American School Board Journal, July 1998, p. 30
An education research consultant writes in American School Board Journal that setting up the hardware, software, and wiring for distance learning is probably the smallest barrier to managing an effective distance learning program. Several “intangible” problems almost always crop up, which include contract disputes, conflicting schedules among participating schools and instructors, inter-district rivalries, competition for limited funding and training resources, cost overruns, and curriculum disagreements.
In fact, many school administrators are finding that distance learning often doesn’t live up to the promises, and there is little concrete evidence on distance learning’s effectiveness in the classroom.

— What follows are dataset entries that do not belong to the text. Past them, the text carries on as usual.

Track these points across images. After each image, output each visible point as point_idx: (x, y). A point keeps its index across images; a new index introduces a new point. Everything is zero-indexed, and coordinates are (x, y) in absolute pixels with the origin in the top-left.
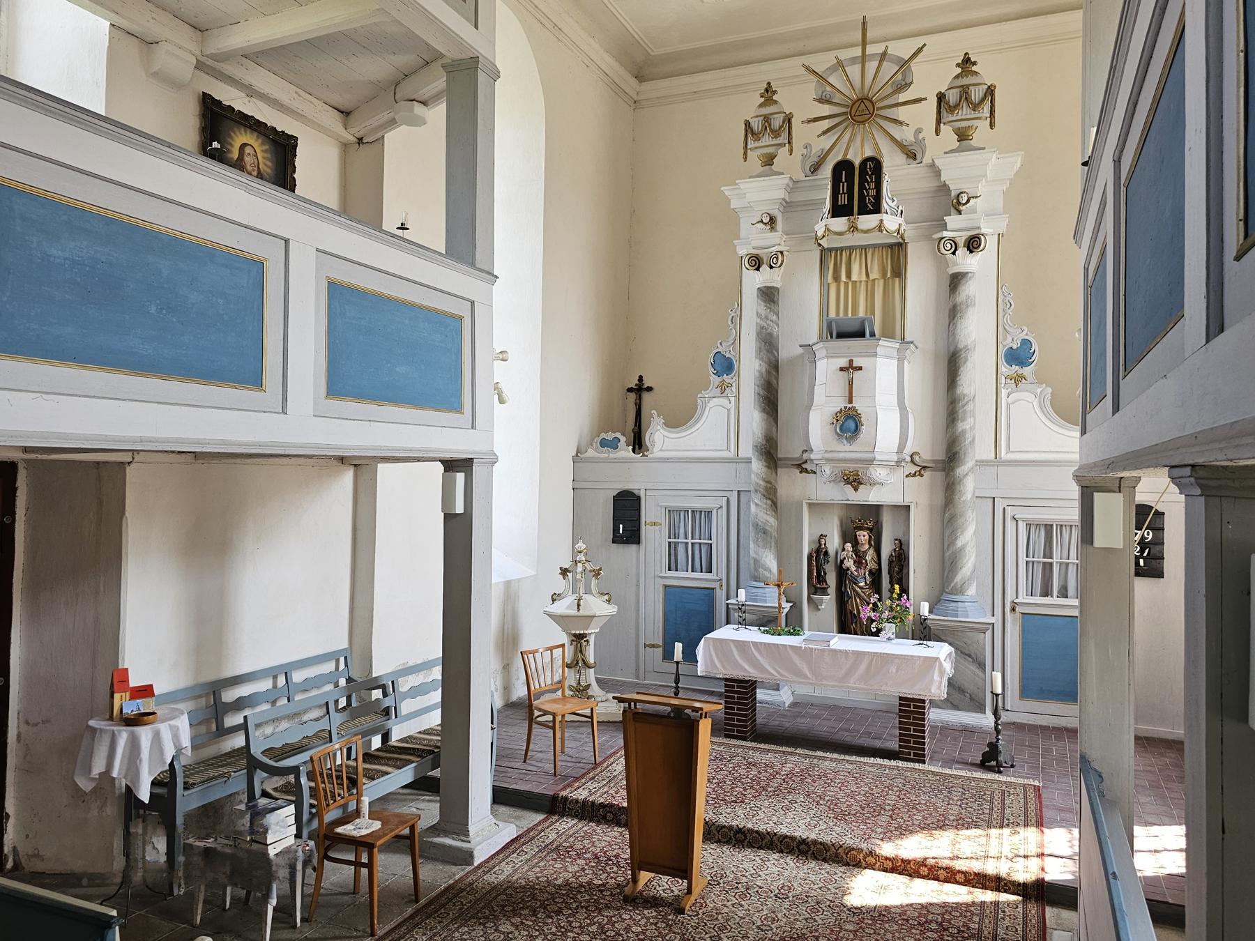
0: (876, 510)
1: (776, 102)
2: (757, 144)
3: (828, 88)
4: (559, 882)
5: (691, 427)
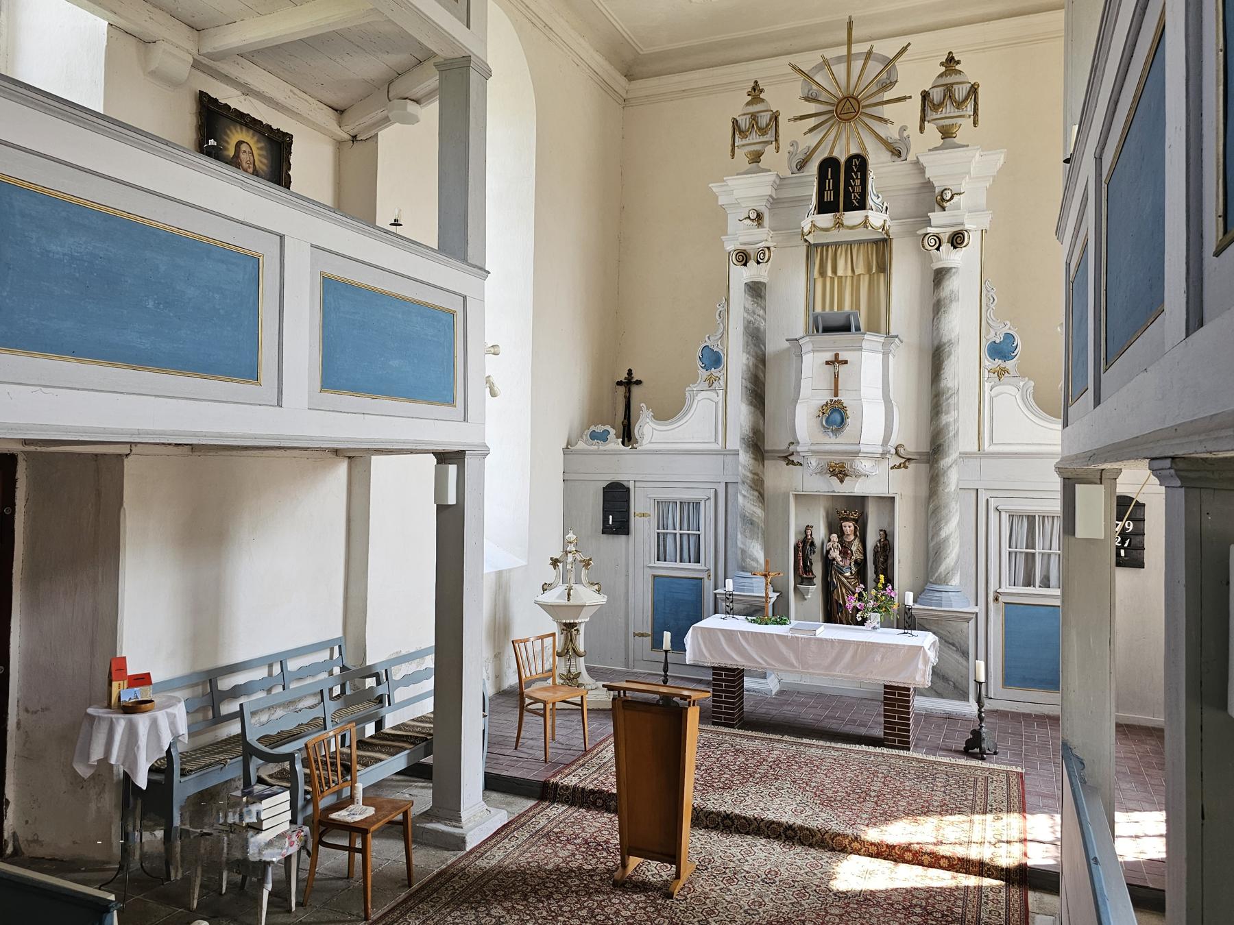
0: (861, 501)
1: (763, 100)
2: (745, 142)
3: (815, 87)
4: (550, 867)
5: (679, 419)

The author’s attempt to find serious documentation that validated distance learning’s promises usually resulted in reports that merely described programs, not their efficacydocumentation of equipment preferences and numbers of students abounded, but there was barely anything with comparative data on student achievement.
What the author did find was plenty of first-hand evidence that distance learning has a long way to go: from a school where technology glitches and busy signals interrupted class, to students who spent most of their time vandalizing the distance-learning hardware, to teachers who simply aren’t trained to teach effectively in front of a camera.
The author also includes the web site address (http://www.uwex.edu/disted/cybela.htm) of a report by a University of Wisconsin distance education specialist who gives suggestions and a list of resources for those trying to implement distance learning programs.
Educational Leadership, May 1998, p. 71
The challenges of wiring schools in rural, economically underdeveloped areas are considerable. But the residents and students in rural Christopher, Ill., are enjoying the effects of two community-based technology programs.
Marla Harp, the architect of the program and technology coordinator for the regional education office that includes the Christopher High School District, says their award-winning technology programs depended on a strong vision, an army of volunteers, and these key ingredients: community involvement, engaged learning, professional development, and successful technology deployment.
The most difficult parts of the plan, according to Harp, were the engaged learning and professional development components. These required not only making students and teachers computer-literate, but also integrating those new skills successfully into the school’s curriculum.
T.H.E. Journal, June 1998, p. 14A
Few people can foresee all the steps involved in building a school’s technology infrastructure, but this detailed article by Eddie Esquivel, a telecom specialist with the Texas Dept. of Information Resources, goes through those steps with great specificity.
But before you sweat the details of wiring, Esquivel says planning is the most crucial step in building the technology infrastructure. Without it, your school could end up wasting valuable time and money. Esquivel recommends:
- a central project manager at the district level to ensure consistent and compatible equipment purchases across schools.
- outlining a school’s particular needs or special circumstances that would impact the type of technology used.
- a strategic plan that discusses long-term goals and missions and includes input from parents and the community.
- agreeing on standardized equipment and platforms (such as PC vs. Macintosh).
Esquivel then explains what makes up the core of a school’s network infrastructure. These are the cabling itself (including inter-building, intra-building, and classroom wiring), network hub equipment, network servers, and Internet connections. Last but not least, you’ll need an administration and support arm to manage the software and hardware, train users, and troubleshoot the system.